さすがに鎧姿というわけにはいかず、装備はジャケット姿で懐に短剣を仕込んである程度である。この狭い通路では、長大な騎士剣は振り回せないためである。
「まぁ、隊長の寝姿でも想像しながら頑張れよ」
「馬鹿なことを言うな、それなら美人の司祭様にするぜ」
「ははは、違いない」
そんな軽口を叩き合いながら手を振ると、先程まで部屋の前で護衛をしていた男は自分たちの部屋に入っていった。残された騎士は壁に背をつくと、警戒するように唯一の通路を一瞥して鼻で笑うのだった。
それから、一時間ほど経過 ──
皆寝静まったのか人の出入りもなく、聖騎士は月明かりしかない通路で退屈そうに欠伸をしていた。
「任務とは言え、実に退屈だな……」
聖騎士として大司教を守ることに異論はなく、むしろ光栄なことだと思っているが、そもそもソフィを狙っている者がいるかも不明の状況である。この状況で集中力を保つのはなかなか難しいことだった。

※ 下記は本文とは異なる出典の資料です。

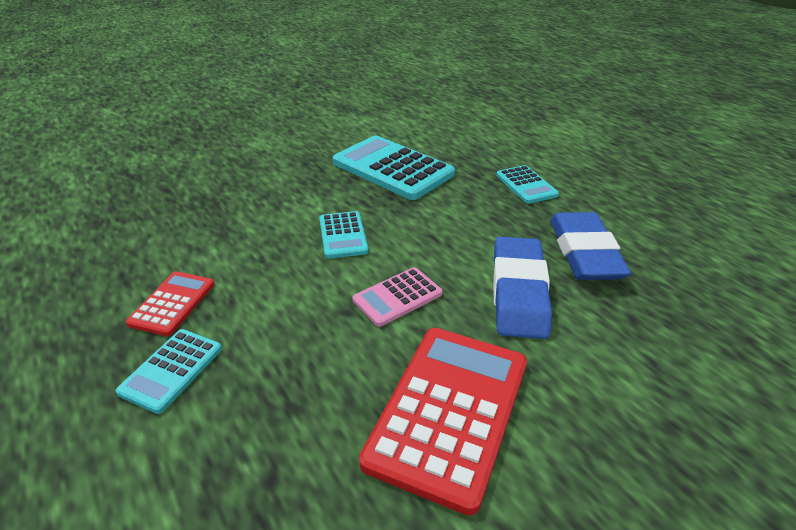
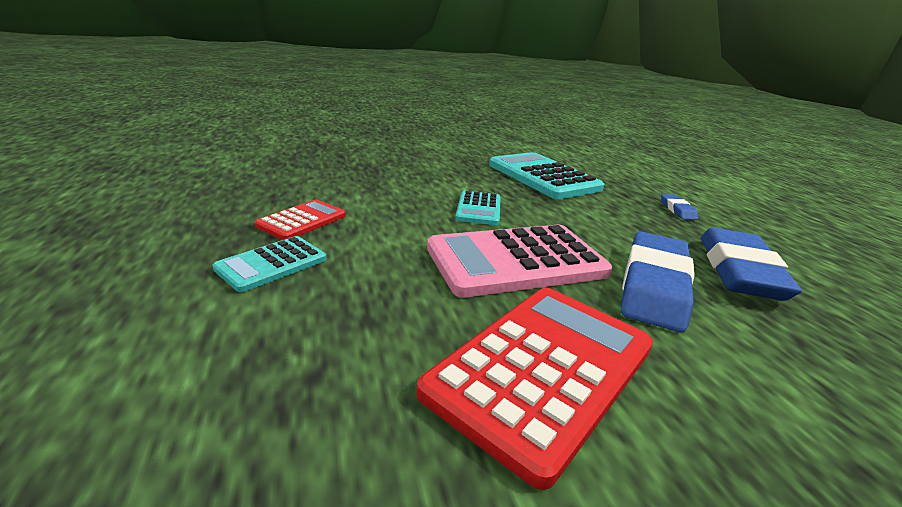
camera: 15 degrees right, 10 degrees down
pink calculator [352,267,442,327] -> pink calculator [427,225,612,298], size x1.90
turquoise calculator [496,165,559,204] -> blue eraser [661,194,698,220]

聖騎士はまた欠伸をすると、再び通路を一瞥する。その時目の端に何かが映った。反射的に懐に隠した短剣に手が伸びたが、その手が何者かに押さえられた瞬間、脇腹に激痛が走った。
聖騎士が自分の手を押さえている手から先を見ると、フードの男が大きなナイフを自分の脇腹に刺している。そして助けを呼ぼうと息を吸い込んだ瞬間、喉を横に切り裂かれ力なく崩れ落ちる。
崩れ落ちた聖騎士を抱きかかえると、フードの男は静かに彼らの部屋の前に下ろした。まだ息があるのかパクパクと口を動かしながら、虚ろな目でフードの男を見つめている。
フードの男はソフィたちの部屋の前に立つと、ナイフを片手に扉のノブに手を掛けるのだった。